You've just learned. You've grown your experience. There's you've learned something from everything you do. It could be bad, you've learned.

Chris Kendall:

And for me, what resonates is that you used the word failed versus the word failure. Failed is a definitive outcome. I have failed. Whereas failure is another opportunity to succeed. And when you combine failure with courage and back yourself to get out and keep going despite the failure, that's where I think real opportunity comes And I can think of a number of clients in my journey and a number of experiences in my journey where I've taken that failure and turned it on its head and said, no, I'm not going to let this thing defeat me and I'm going to find a way to create success.

Chris Kendall:

And I think that's what we want to do in this podcast is give the opportunity to the voice that is often unspoken and allow the audience, our listeners, to learn from the mistakes that we've all made on the journey and realize that failure is just an opportunity to take one more step forward.

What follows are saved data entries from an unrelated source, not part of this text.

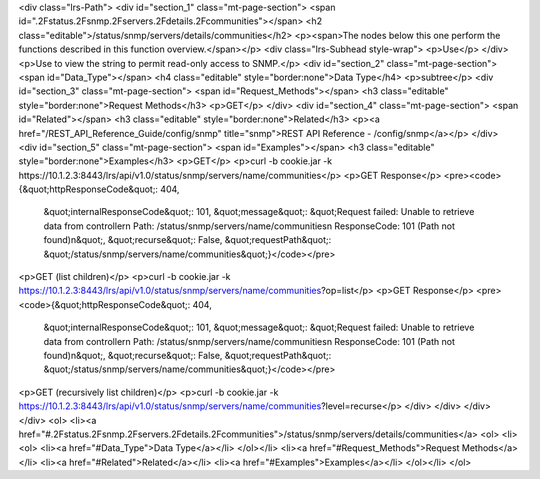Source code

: <div class="lrs-Path">
<div id="section_1" class="mt-page-section">
<span id=".2Fstatus.2Fsnmp.2Fservers.2Fdetails.2Fcommunities"></span>
<h2 class="editable">/status/snmp/servers/details/communities</h2>
<p><span>The nodes below this one perform the functions described in this function overview.</span></p>
<div class="lrs-Subhead style-wrap">
<p>Use</p>
</div>
<p>Use to view the string to permit read-only access to SNMP.</p>
<div id="section_2" class="mt-page-section">
<span id="Data_Type"></span>
<h4 class="editable" style="border:none">Data Type</h4>
<p>subtree</p>
<div id="section_3" class="mt-page-section">
<span id="Request_Methods"></span>
<h3 class="editable" style="border:none">Request Methods</h3>
<p>GET</p>
</div>
<div id="section_4" class="mt-page-section">
<span id="Related"></span>
<h3 class="editable" style="border:none">Related</h3>
<p><a href="/REST_API_Reference_Guide/config/snmp" title="snmp">REST API Reference - /config/snmp</a></p>
</div>
<div id="section_5" class="mt-page-section">
<span id="Examples"></span>
<h3 class="editable" style="border:none">Examples</h3>
<p>GET</p>
<p>curl -b cookie.jar -k https://10.1.2.3:8443/lrs/api/v1.0/status/snmp/servers/name/communities</p>
<p>GET Response</p>
<pre><code>{&quot;httpResponseCode&quot;: 404,
 &quot;internalResponseCode&quot;: 101,
 &quot;message&quot;: &quot;Request failed: Unable to retrieve data from controller\n  Path: /status/snmp/servers/name/communities\n  ResponseCode: 101 (Path not found)\n&quot;,
 &quot;recurse&quot;: False,
 &quot;requestPath&quot;: &quot;/status/snmp/servers/name/communities&quot;}</code></pre>
<p>GET (list children)</p>
<p>curl -b cookie.jar -k https://10.1.2.3:8443/lrs/api/v1.0/status/snmp/servers/name/communities?op=list</p>
<p>GET Response</p>
<pre><code>{&quot;httpResponseCode&quot;: 404,
 &quot;internalResponseCode&quot;: 101,
 &quot;message&quot;: &quot;Request failed: Unable to retrieve data from controller\n  Path: /status/snmp/servers/name/communities\n  ResponseCode: 101 (Path not found)\n&quot;,
 &quot;recurse&quot;: False,
 &quot;requestPath&quot;: &quot;/status/snmp/servers/name/communities&quot;}</code></pre>
<p>GET (recursively list children)</p>
<p>curl -b cookie.jar -k https://10.1.2.3:8443/lrs/api/v1.0/status/snmp/servers/name/communities?level=recurse</p>
</div>
</div>
</div>
</div>
<ol>
<li><a href="#.2Fstatus.2Fsnmp.2Fservers.2Fdetails.2Fcommunities">/status/snmp/servers/details/communities</a>
<ol>
<li><ol>
<li><a href="#Data_Type">Data Type</a></li>
</ol></li>
<li><a href="#Request_Methods">Request Methods</a></li>
<li><a href="#Related">Related</a></li>
<li><a href="#Examples">Examples</a></li>
</ol></li>
</ol>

And I think taking those learnings and applying it and understanding how business leaders use that concept to stand up again when they've been hit down. And so we'd like to explore that a lot more in the guests that we have coming along to share their stories of their journey. Well, let's wrap on the first episode of Anti Failure. I'd like to thank you, Andrew, for coming along and joining me not only on the journey nine years ago, well, fact, thirty some odd years ago when we first met.

Chris Kendall:

It was something back then that we ignited in each other to help each other on our journey, and we continue to do that. Aritex has been a pleasure to run. When you say nine years, it seems like it was just yesterday we had that lunch and we created the concept on a napkin. But we trusted each other and we started on the journey.

Andrew Bursill:

No worries. It's been fantastic being here. As I said right at the top, I'm really excited to hear some of these podcasts. If everybody doesn't know it, I'll tell them, but I'm sure they've heard it. Your passion for small business is unmatched, and so I'm really looking forward to hearing you talk to some of the people who got lined up and hearing some of their stories because there are some interesting stories.

Chris Kendall:

I wanna also thank Pete Mumford, a good friend of ours, the founder of Stone Real Estate, for his support in helping us get this podcast up and running. Pete has been kind enough to lend us his studio where he records his own podcast, Stone Real Estate Conversations. And as it happens, Pete will be one of our guests on the show, discussing his journey from owning a single shingle real estate business to now one of the four largest real estate franchise groups in Australia. I was fascinated to hear that he began as a Qantas chef. So tune in.

Chris Kendall:

You'll love to hear the stories of what he's got to share.